Investigation of flow boiling in large micro-channel heat exchangers in a refrigeration loop for space applications

Future manned space endeavors will require a new class of vehicles, capable of conducting different types of missions and enduring varying gravitational and temperature environments. Thermal management will play a vital role in these new vehicles, and is complicated by the need to tackle both low and high heat sink temperatures. The present study concerns the development of a thermal management system operating in vapor compression mode to tackle high heat sink temperatures. The specific goal of the study is to investigate the two-phase heat transfer characteristics of two large micro-channel heat exchangers that serve as evaporators in the vapor compression loop using R134a as refrigerant. Both heat exchangers feature parallel micro-channels with identical 1 × 1-mm2 cross-sections. The evaporators are connected in series, with the smaller 152.4-mm long heat exchanger situated upstream of the larger 609.6-mm long heat exchanger. This layout, along with broad ranges of mass velocity (152.90-530.72 kg/m2 s) and base heat flux (8072.93-48,437.60 W/m2) produced a wide range of qualities, which facilitated systematic assessment of dominant heat transfer mechanisms using both heat transfer measurements and high-speed video. Overall, it is shown low qualities are associated with slug flow and dominated by nucleate boiling, and high qualities with annular flow and convective boiling.
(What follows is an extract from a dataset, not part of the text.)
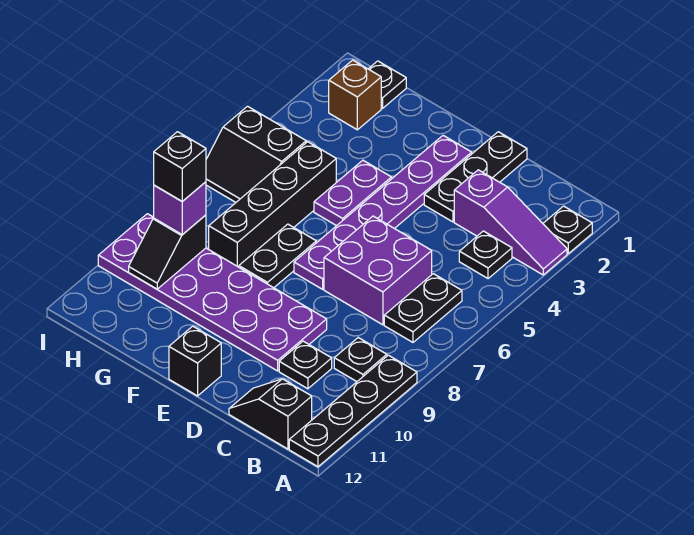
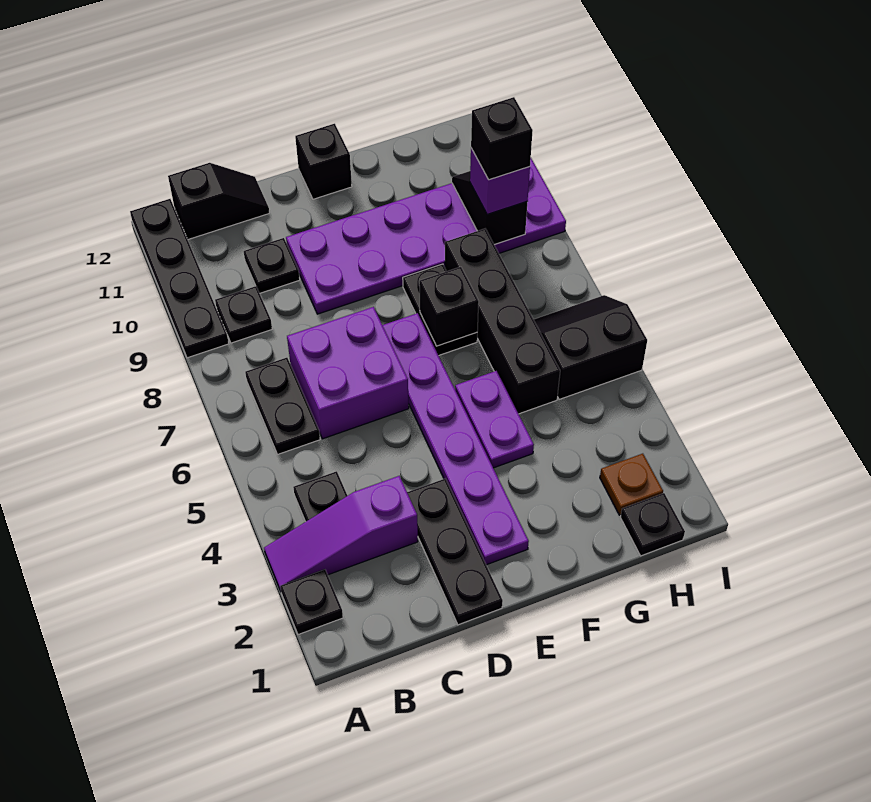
none -> black 1x1 brick [419,267,479,346]
brown 1x1 brick [329,60,381,130] -> brown 1x1 plate [600,454,663,515]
Important transition points between the different heat transfer regimes are identified as (1) intermittent dryout, resulting from vapor blanket formation in liquid slugs and/or partial dryout in the liquid film surrounding elongated bubbles, (2) incipient dryout, resulting from dry patch formation in the annular film, and (3) complete dryout, following which the wall has to rely entirely on the mild cooling provided by droplets deposited from the vapor core. Finally, the study provides an assessment of the accuracy of eight previous correlations in predicting the measured two-phase heat transfer coefficient for both evaporators. Only one correlation is found to provide acceptable predictions in both accuracy and trend, evidenced by a mean absolute error of 21.19%, with 69.92% and 95.12% of the predictions falling within ±30% and ±50% of the data, respectively.